A while back I was working at a very fast-growing startup with really complex operations. We were hiring new data analysts every month, our operations team kept needing more and more dashboards, and the whole thing was becoming difficult to manage. The typical approach to this is to ramp up hiring in order to increase the team’s capacity.
While that’s true early in the team’s life, it soon becomes more beneficial to make each analyst more efficient than to simply try to add headcount. I saw this first hand when we worked with a leading Data Catalog provider company to set their tool up for our system.
What is data catalog?
Data Catalogs are a relatively new category of tools but they’re absolutely essential to the growth of your team. A typical set of features include:
- Metadata for tables and columns;
- Assigning ownership of data assets to team members;
- Surfacing the most used tables and columns;
- Flagging data assets as verified or unverified;
- Tracking the lineage of each asset (i.e: which assets was it derived from);
The benefits of data catalogs
Before we had a Data Catalog, we spent tons of time on Slack posting questions like “does anyone know if column X in table Y is reliable?”, “does anyone know who owns table Z?”, and so on.
Eliminating the need to spend hours searching for answers to questions like these is exactly why it’s important that you invest in good documentation for your team.
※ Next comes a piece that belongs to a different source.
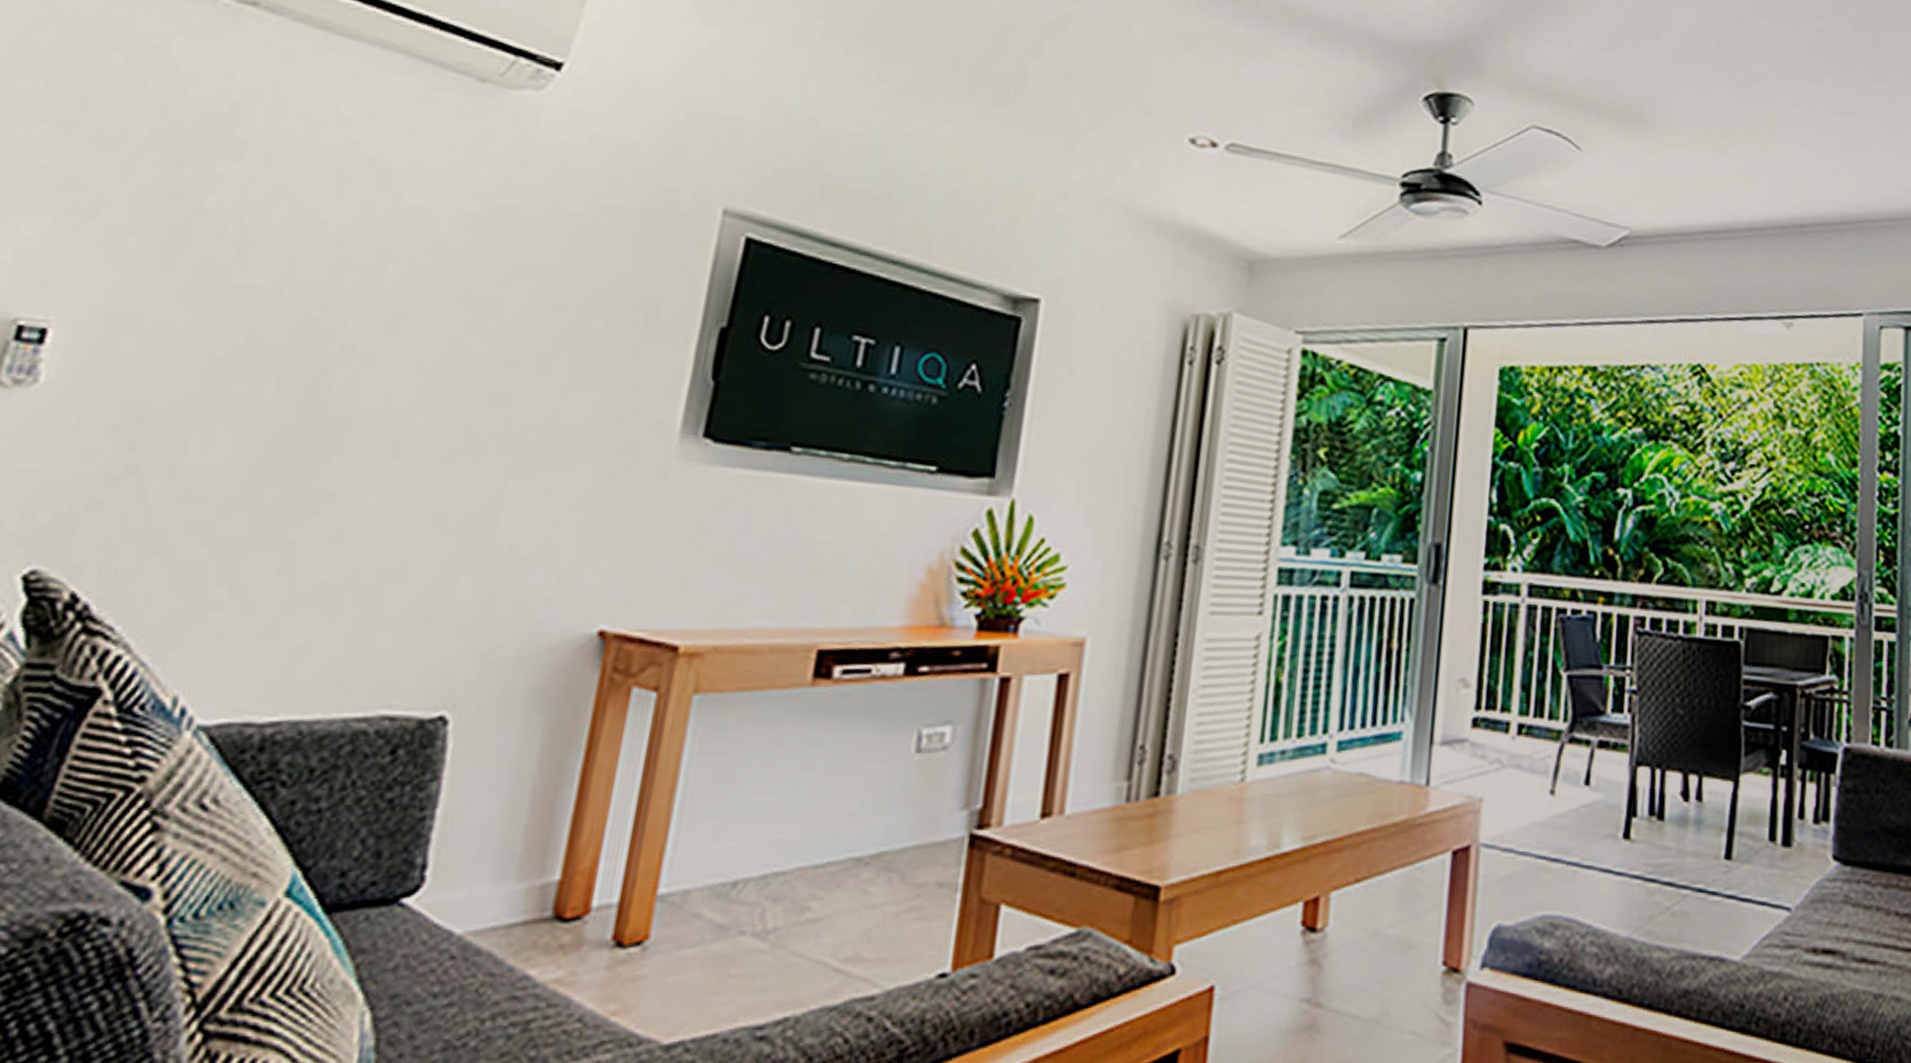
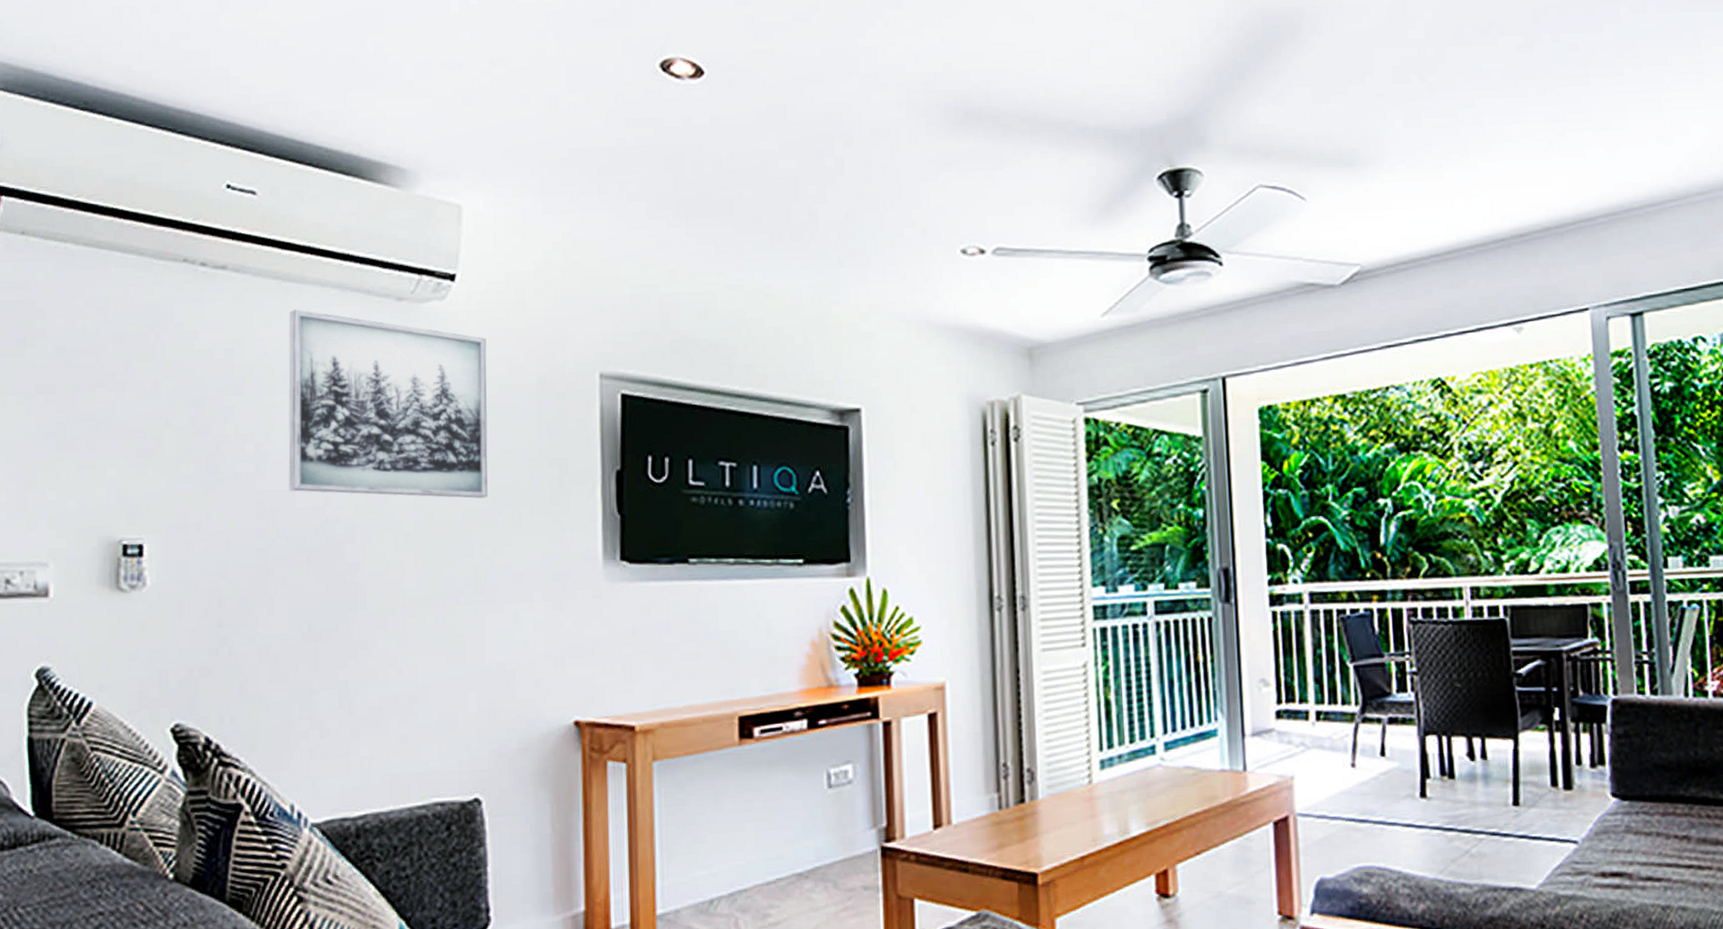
wall art: none [275,69,586,336] -> present [288,309,488,499]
Not only does it save you time, it saves you from making lots of errors resulting from using faulty data. It takes an upfront effort to set up a system like this, but in the long run, it always pays off.
Tools to use to build a data catalog
Fortunately for us, this category of tools is growing very quickly. If you’re constrained on your finances but have engineering resources available, an open-source solution like Amundsen - developed at Lyft - is a great option. If you’re willing to trade some cost for much less work, Stemma is now offering a cloud-hosted version of Amundsen too, with additional features that they’re continuing to build on. Other players include Alation, Data World, DataGalaxy, and many more.
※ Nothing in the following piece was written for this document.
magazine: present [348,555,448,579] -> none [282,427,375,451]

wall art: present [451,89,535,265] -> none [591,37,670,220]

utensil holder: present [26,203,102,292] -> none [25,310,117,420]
But hey, you don’t even necessarily need extra tools to get something basic but incredibly useful in place. To start, you can simply open up a spreadsheet, create one sheet for each important table, one row for each column of that table, and add important information about them (like who the owner is), and use colors to designate verified vs. unverified columns. Even if you end up getting a Data Catalog later, this work will save you time in setting it up.
Ultimately, the point is this: you need to get started on documentation now because it’s guaranteed to pay off for you.